— What you need to do —
Exactly retype the opening line of the entries and every line after it, ending with the line that contains "насоса: 10 бар". Skip all pictures.

● ● ● ● ● ● ●

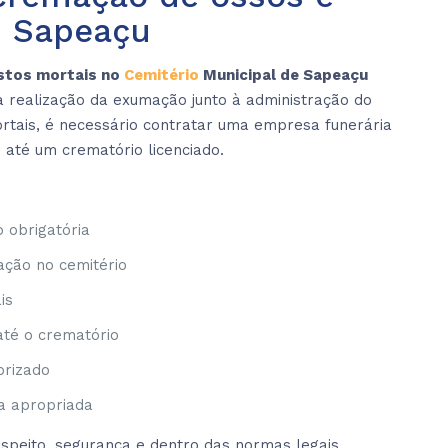
m Sapeaçu
stos mortais no
Cemitério
Municipal de Sapeaçu
a realização da exumação junto à administração do
ortais, é necessário contratar uma empresa funerária
e até um crematório licenciado.
 obrigatória
ação no cemitério
is
até o crematório
orizado
na apropriada
speito, segurança e dentro das normas legais.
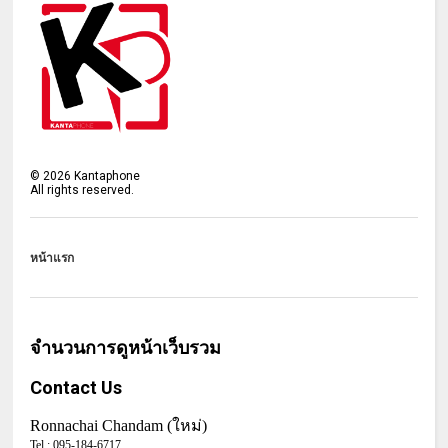
©
2026
Kantaphone
All rights reserved.
หน้าแรก
จำนวนการดูหน้าเว็บรวม
Contact Us
Ronnachai Chandam (ใหม่)
Tel :
095-184-6717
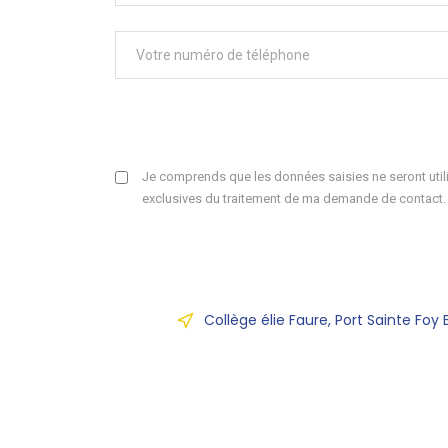
Je comprends que les données saisies ne seront utili
exclusives du traitement de ma demande de contact.
Collège élie Faure, Port Sainte Foy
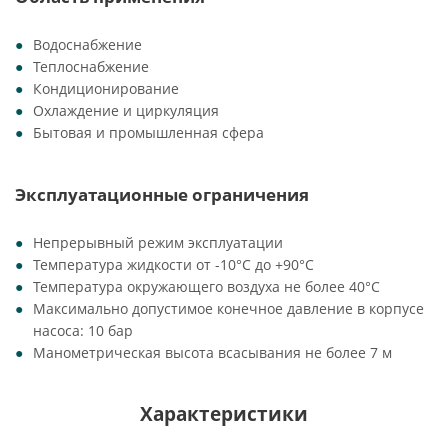
Водоснабжение
Теплоснабжение
Кондиционирование
Охлаждение и циркуляция
Бытовая и промышленная сфера
Эксплуатационные ограничения
Непрерывный режим эксплуатации
Температура жидкости от -10°C до +90°C
Температура окружающего воздуха не более 40°C
Максимально допустимое конечное давление в корпусе
насоса: 10 бар
Манометрическая высота всасывания не более 7 м
Характеристики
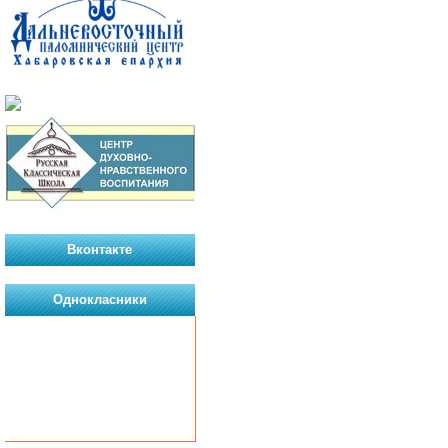
Вконтакте
Однокласники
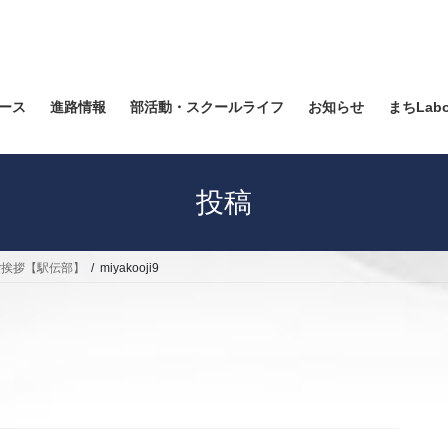
ース
進路情報
部活動・スクールライフ
お知らせ
まちLab
投稿
ご挨拶【駅伝部】
miyakooji9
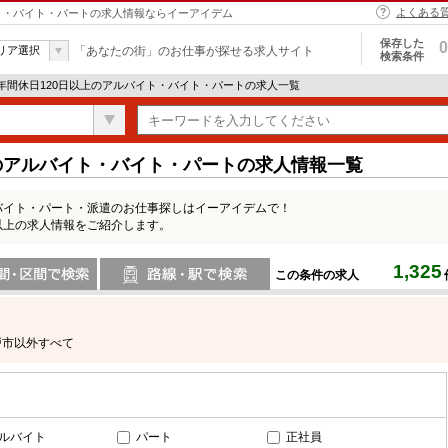
よくある
イト・バイト・パートの求人情報ならイーアイデム
保存した
0
リア選択
「あなたの街」のお仕事が探せる求人サイト
検索条件
 年間休日120日以上のアルバイト・バイト・パートの求人一覧
のアルバイト・バイト・パートの求人情報一覧
バイト・パート・派遣のお仕事探しはイーアイデムで！
以上の求人情報をご紹介します。
1,325
この条件の求人
間で検索
路線・駅・駅で検索
戸市以外すべて
ルバイト
パート
正社員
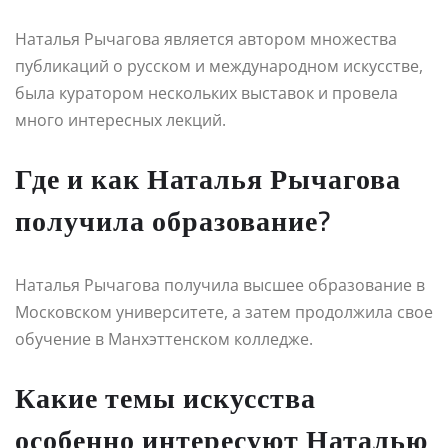
Наталья Рычагова является автором множества
публикаций о русском и международном искусстве,
была куратором нескольких выставок и провела
много интересных лекций.
Где и как Наталья Рычагова
получила образование?
Наталья Рычагова получила высшее образование в
Московском университете, а затем продолжила свое
обучение в Манхэттенском колледже.
Какие темы искусства
особенно интересуют Наталью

● ● ● ● ● ● ●

— Output of the exercise —
m Sapeaçu
stos mortais no
Cemitério
Municipal de Sapeaçu
a realização da exumação junto à administração do
ortais, é necessário contratar uma empresa funerária
e até um crematório licenciado.
 obrigatória
ação no cemitério
is
até o crematório
orizado
na apropriada
speito, segurança e dentro das normas legais.
©
2026
Kantaphone
All rights reserved.
หน้าแรก
จำนวนการดูหน้าเว็บรวม
Contact Us
Ronnachai Chandam (ใหม่)
Tel :
095-184-6717
Je comprends que les données saisies ne seront utili
exclusives du traitement de ma demande de contact.
Collège élie Faure, Port Sainte Foy
Водоснабжение
Теплоснабжение
Кондиционирование
Охлаждение и циркуляция
Бытовая и промышленная сфера
Эксплуатационные ограничения
Непрерывный режим эксплуатации
Температура жидкости от -10°C до +90°C
Температура окружающего воздуха не более 40°C
Максимально допустимое конечное давление в корпусе
насоса: 10 бар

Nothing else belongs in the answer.